L’attesa cerimonia si svolgerà sabato 17 settembre alle 12 presso la Sala Consiliare di Palazzo Gallio ad Alvito, suo paese natìo e dove tutti la ricordano come la dolce Sasà, dal sorriso che incanta.
Sasà, figlia dell’ex sindaco Giovanni Diego Ferrante, è cresciuta e da anni opera nella Comunità “Amore e Libertà” a Kinshasa nel Municipio di Masina in Congo. Sabato prossimo verrà accolta insieme a Jean Paul e Claire, due giovanissimi congolesi che fanno parte del suo progetto.
“Accogliamo bambini orfani e abbandonati – ha sottolineato Alessandra – aiutandoli a reintegrarsi nella società come uomini e donne capaci di apportare il loro contributo al mondo, recuperando così il senso della propria esistenza e storia personale.
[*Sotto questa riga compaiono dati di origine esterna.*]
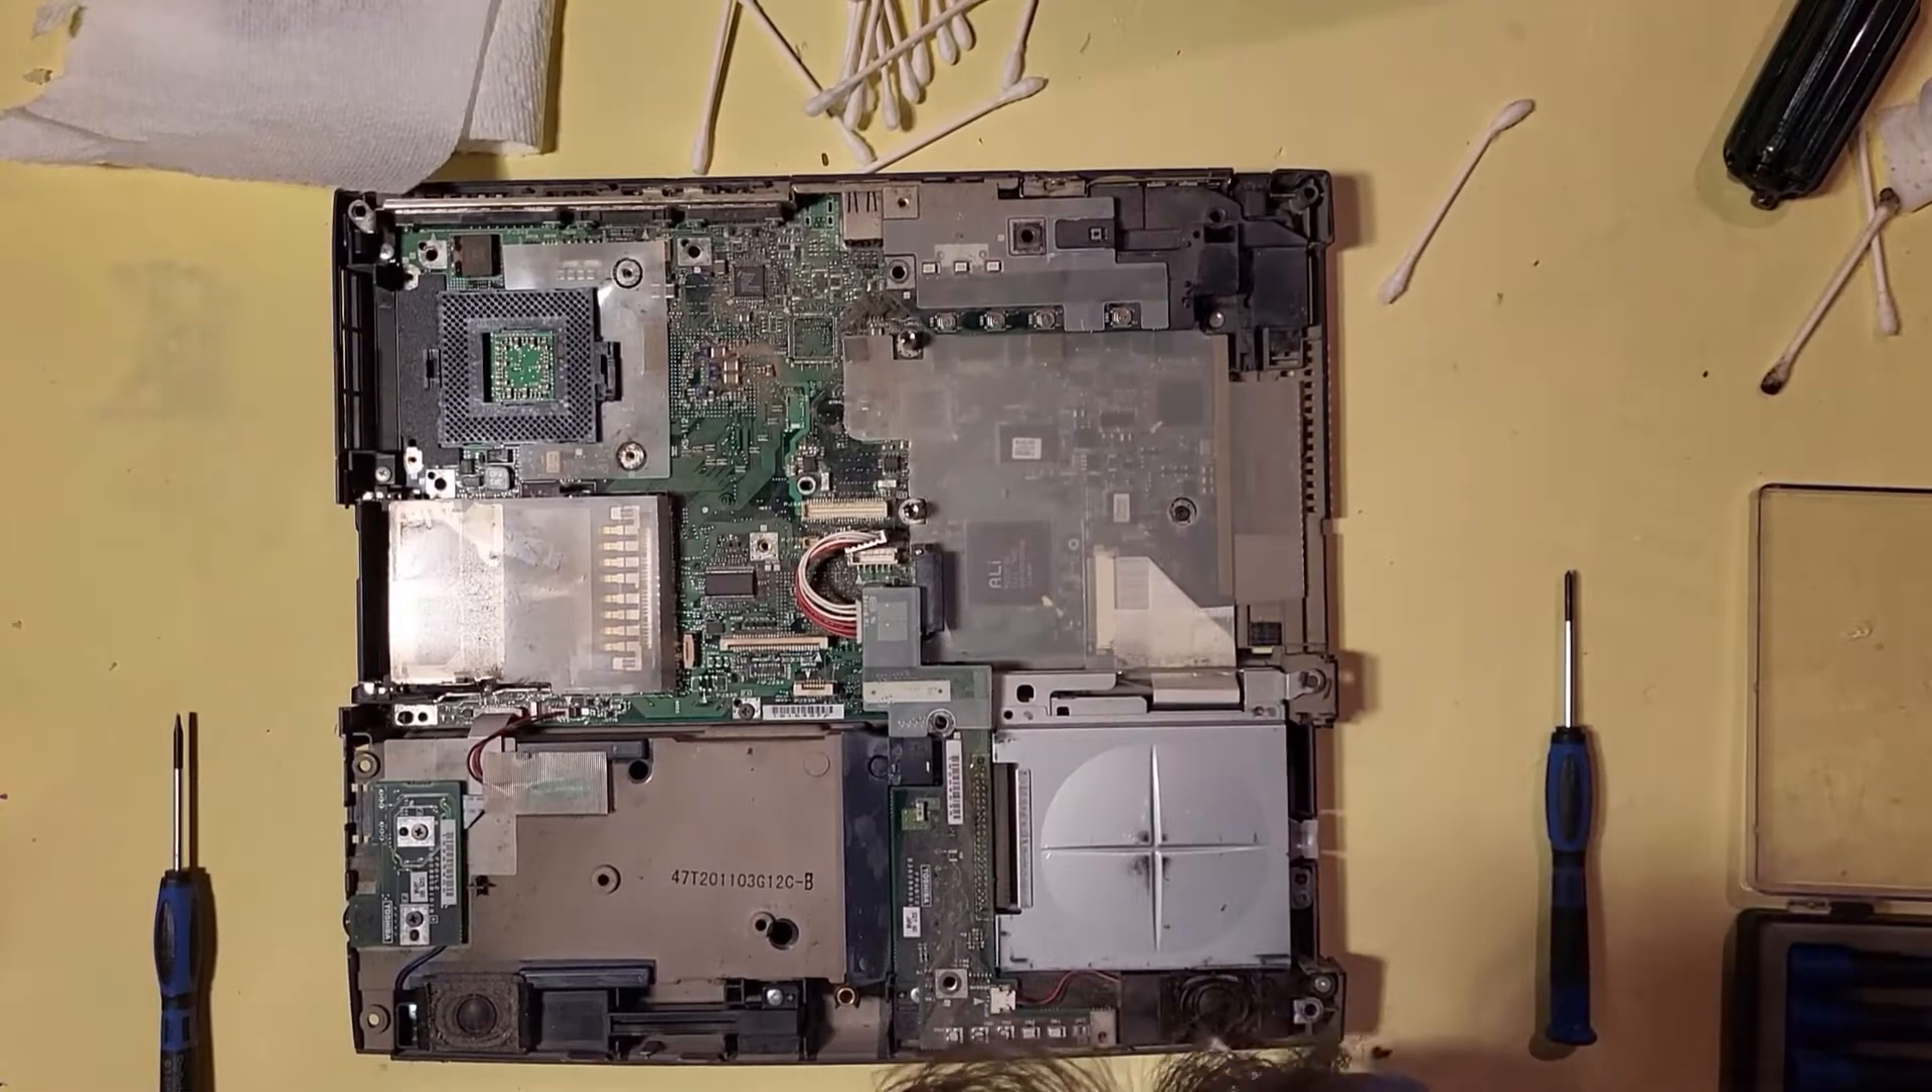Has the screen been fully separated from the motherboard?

Si tratta di un lungo processo e una lenta guarigione, attraverso un’esperienza di accoglienza, fiducia e servizio. In quanto Cavaliere della Stella d’Italia, mi impegno a continuare a promuovere e favorire le relazioni di amicizia e solidarietà tra l’Italia e il Congo ed offrire un luogo di crescita e di speranza a tutti i bambini che sono privi di un futuro a causa della cattiveria e degli errori degli adulti”.
E così, “la mamma del cuore” che da Alvito ha esteso il suo sorriso tra i giovani congolesi, tornerà nel suo paese per parlare di un

legame importante. “Accogliere e fare onore ad Alessandra Ferrante è un piacere per l’intera Amministrazione comunale che rappresento – ha dichiarato il sindaco Luciana Martini – per rinsaldare il forte legame tra la nostra città e il Congo, ricordando insieme gli eventi benefici svolti in passato a favore della Comunità Amore e Libertà. Ci è sembrato doveroso consegnarle un attestato per rinnovare la nostra stima per il suo operato e il prestigioso titolo di Cavaliere dell’Ordine della Stella d’Italia. Sarà anche l’occasione per programmare nuovi eventi benefici interrotti a causa della pandemia”.